--- START ---

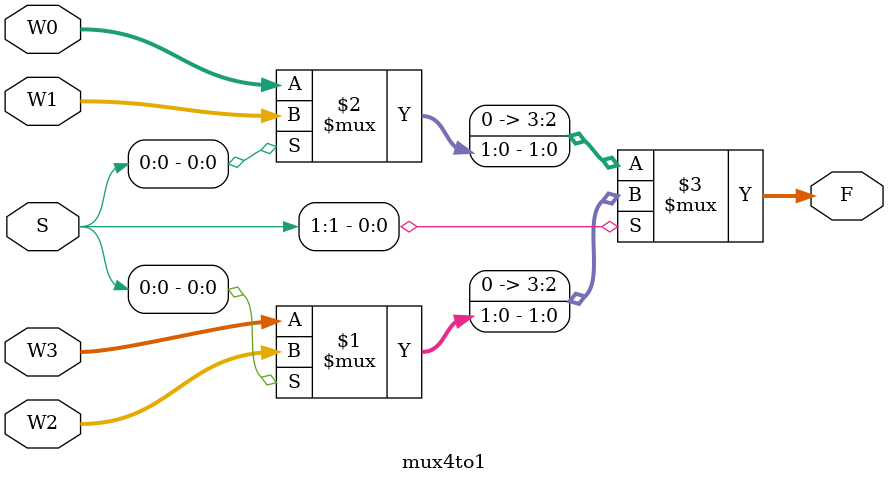
<source format=v>
module mux4to1(input [1:0] W0, input [1:0] W1, input [1:0] W2, input [1:0] W3, input [1:0] S, output [3:0] F);
	
	assign F = S[1] ? (S[0] ? W2 : W3) : (S[0] ? W1 : W0);

endmodule
</source>
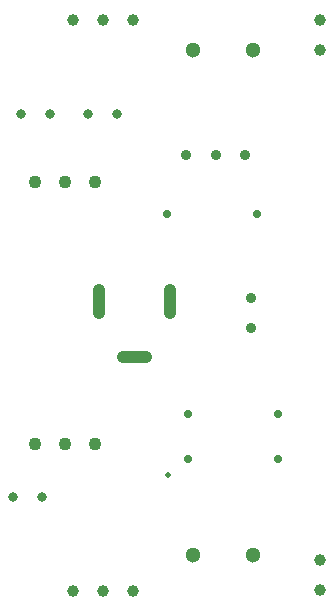
<source format=gbr>
%TF.GenerationSoftware,KiCad,Pcbnew,9.0.5*%
%TF.CreationDate,2025-11-24T13:01:13-08:00*%
%TF.ProjectId,project2_breadboard_power_supply,70726f6a-6563-4743-925f-627265616462,rev?*%
%TF.SameCoordinates,Original*%
%TF.FileFunction,Plated,1,2,PTH,Mixed*%
%TF.FilePolarity,Positive*%
%FSLAX46Y46*%
G04 Gerber Fmt 4.6, Leading zero omitted, Abs format (unit mm)*
G04 Created by KiCad (PCBNEW 9.0.5) date 2025-11-24 13:01:13*
%MOMM*%
%LPD*%
G01*
G04 APERTURE LIST*
%TA.AperFunction,ViaDrill*%
%ADD10C,0.500000*%
%TD*%
%TA.AperFunction,ComponentDrill*%
%ADD11C,0.700000*%
%TD*%
%TA.AperFunction,ComponentDrill*%
%ADD12C,0.800000*%
%TD*%
%TA.AperFunction,ComponentDrill*%
%ADD13C,0.900000*%
%TD*%
%TA.AperFunction,ComponentDrill*%
%ADD14C,1.000000*%
%TD*%
G04 aperture for slot hole*
%TA.AperFunction,ComponentDrill*%
%ADD15C,1.000000*%
%TD*%
%TA.AperFunction,ComponentDrill*%
%ADD16C,1.100000*%
%TD*%
%TA.AperFunction,ComponentDrill*%
%ADD17C,1.300000*%
%TD*%
G04 APERTURE END LIST*
D10*
X157327600Y-126746000D03*
D11*
%TO.C,R1*%
X157226000Y-104648000D03*
%TO.C,R3*%
X158945000Y-121602500D03*
%TO.C,R2*%
X158945000Y-125412500D03*
%TO.C,R1*%
X164846000Y-104648000D03*
%TO.C,R3*%
X166565000Y-121602500D03*
%TO.C,R2*%
X166565000Y-125412500D03*
D12*
%TO.C,C2*%
X144140000Y-128587500D03*
%TO.C,C3*%
X144815000Y-96202500D03*
%TO.C,C2*%
X146640000Y-128587500D03*
%TO.C,C3*%
X147315000Y-96202500D03*
%TO.C,C1*%
X150490000Y-96202500D03*
X152990000Y-96202500D03*
D13*
%TO.C,S1*%
X158845000Y-99695000D03*
X161345000Y-99695000D03*
X163845000Y-99695000D03*
%TO.C,D1*%
X164305000Y-111760000D03*
X164305000Y-114300000D03*
D14*
%TO.C,J3*%
X149220000Y-88260000D03*
%TO.C,J7*%
X149225000Y-136535000D03*
D15*
%TO.C,J1*%
X151460000Y-113077500D02*
X151460000Y-111077500D01*
D14*
%TO.C,J3*%
X151760000Y-88260000D03*
%TO.C,J7*%
X151765000Y-136535000D03*
%TO.C,J3*%
X154300000Y-88260000D03*
%TO.C,J7*%
X154305000Y-136535000D03*
D15*
%TO.C,J1*%
X155460000Y-116777500D02*
X153460000Y-116777500D01*
X157460000Y-113077500D02*
X157460000Y-111077500D01*
D14*
%TO.C,J4*%
X170180000Y-88260000D03*
X170180000Y-90800000D03*
%TO.C,J6*%
X170180000Y-133980000D03*
X170180000Y-136520000D03*
D16*
%TO.C,U2*%
X146045000Y-101917500D03*
%TO.C,U1*%
X146045000Y-124142500D03*
%TO.C,U2*%
X148585000Y-101917500D03*
%TO.C,U1*%
X148585000Y-124142500D03*
%TO.C,U2*%
X151125000Y-101917500D03*
%TO.C,U1*%
X151125000Y-124142500D03*
D17*
%TO.C,J2*%
X159385000Y-90805000D03*
%TO.C,J5*%
X159385000Y-133540000D03*
%TO.C,J2*%
X164465000Y-90805000D03*
%TO.C,J5*%
X164465000Y-133540000D03*
M02*

</source>
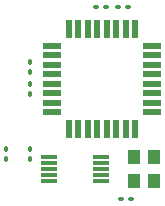
<source format=gtp>
G04 #@! TF.GenerationSoftware,KiCad,Pcbnew,(6.0.9)*
G04 #@! TF.CreationDate,2024-04-27T20:04:49+10:00*
G04 #@! TF.ProjectId,DFO,44464f2e-6b69-4636-9164-5f7063625858,rev?*
G04 #@! TF.SameCoordinates,Original*
G04 #@! TF.FileFunction,Paste,Top*
G04 #@! TF.FilePolarity,Positive*
%FSLAX46Y46*%
G04 Gerber Fmt 4.6, Leading zero omitted, Abs format (unit mm)*
G04 Created by KiCad (PCBNEW (6.0.9)) date 2024-04-27 20:04:49*
%MOMM*%
%LPD*%
G01*
G04 APERTURE LIST*
G04 Aperture macros list*
%AMRoundRect*
0 Rectangle with rounded corners*
0 $1 Rounding radius*
0 $2 $3 $4 $5 $6 $7 $8 $9 X,Y pos of 4 corners*
0 Add a 4 corners polygon primitive as box body*
4,1,4,$2,$3,$4,$5,$6,$7,$8,$9,$2,$3,0*
0 Add four circle primitives for the rounded corners*
1,1,$1+$1,$2,$3*
1,1,$1+$1,$4,$5*
1,1,$1+$1,$6,$7*
1,1,$1+$1,$8,$9*
0 Add four rect primitives between the rounded corners*
20,1,$1+$1,$2,$3,$4,$5,0*
20,1,$1+$1,$4,$5,$6,$7,0*
20,1,$1+$1,$6,$7,$8,$9,0*
20,1,$1+$1,$8,$9,$2,$3,0*%
G04 Aperture macros list end*
%ADD10RoundRect,0.090000X0.090000X-0.139000X0.090000X0.139000X-0.090000X0.139000X-0.090000X-0.139000X0*%
%ADD11RoundRect,0.090000X-0.090000X0.139000X-0.090000X-0.139000X0.090000X-0.139000X0.090000X0.139000X0*%
%ADD12RoundRect,0.090000X0.139000X0.090000X-0.139000X0.090000X-0.139000X-0.090000X0.139000X-0.090000X0*%
%ADD13RoundRect,0.090000X-0.139000X-0.090000X0.139000X-0.090000X0.139000X0.090000X-0.139000X0.090000X0*%
%ADD14R,1.600000X0.550000*%
%ADD15R,0.550000X1.600000*%
%ADD16R,1.400000X0.300000*%
%ADD17R,1.100000X1.300000*%
G04 APERTURE END LIST*
D10*
X122936000Y-88721500D03*
X122936000Y-89586500D03*
X122936000Y-96087500D03*
X122936000Y-96952500D03*
D11*
X120904000Y-96952500D03*
X120904000Y-96087500D03*
D12*
X131242500Y-84074000D03*
X130377500Y-84074000D03*
D13*
X128524000Y-84074000D03*
X129389000Y-84074000D03*
D14*
X124782000Y-87370000D03*
X124782000Y-88170000D03*
X124782000Y-88970000D03*
X124782000Y-89770000D03*
X124782000Y-90570000D03*
X124782000Y-91370000D03*
X124782000Y-92170000D03*
X124782000Y-92970000D03*
D15*
X126232000Y-94420000D03*
X127032000Y-94420000D03*
X127832000Y-94420000D03*
X128632000Y-94420000D03*
X129432000Y-94420000D03*
X130232000Y-94420000D03*
X131032000Y-94420000D03*
X131832000Y-94420000D03*
D14*
X133282000Y-92970000D03*
X133282000Y-92170000D03*
X133282000Y-91370000D03*
X133282000Y-90570000D03*
X133282000Y-89770000D03*
X133282000Y-88970000D03*
X133282000Y-88170000D03*
X133282000Y-87370000D03*
D15*
X131832000Y-85920000D03*
X131032000Y-85920000D03*
X130232000Y-85920000D03*
X129432000Y-85920000D03*
X128632000Y-85920000D03*
X127832000Y-85920000D03*
X127032000Y-85920000D03*
X126232000Y-85920000D03*
D16*
X128946000Y-98790000D03*
X128946000Y-98290000D03*
X128946000Y-97790000D03*
X128946000Y-97290000D03*
X128946000Y-96790000D03*
X124546000Y-96790000D03*
X124546000Y-97290000D03*
X124546000Y-97790000D03*
X124546000Y-98290000D03*
X124546000Y-98790000D03*
D10*
X122936000Y-91440000D03*
X122936000Y-90575000D03*
D17*
X133413000Y-98840000D03*
X133413000Y-96740000D03*
X131763000Y-96740000D03*
X131763000Y-98840000D03*
D12*
X131496500Y-100330000D03*
X130631500Y-100330000D03*
M02*

</source>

--- END ---

Your assignment: Set down each line from the line containing "X133413000Y-98840000D03*" through the final line of the data, exactly and with nothing added.

Expected answer:
X133413000Y-98840000D03*
X133413000Y-96740000D03*
X131763000Y-96740000D03*
X131763000Y-98840000D03*
D12*
X131496500Y-100330000D03*
X130631500Y-100330000D03*
M02*

</source>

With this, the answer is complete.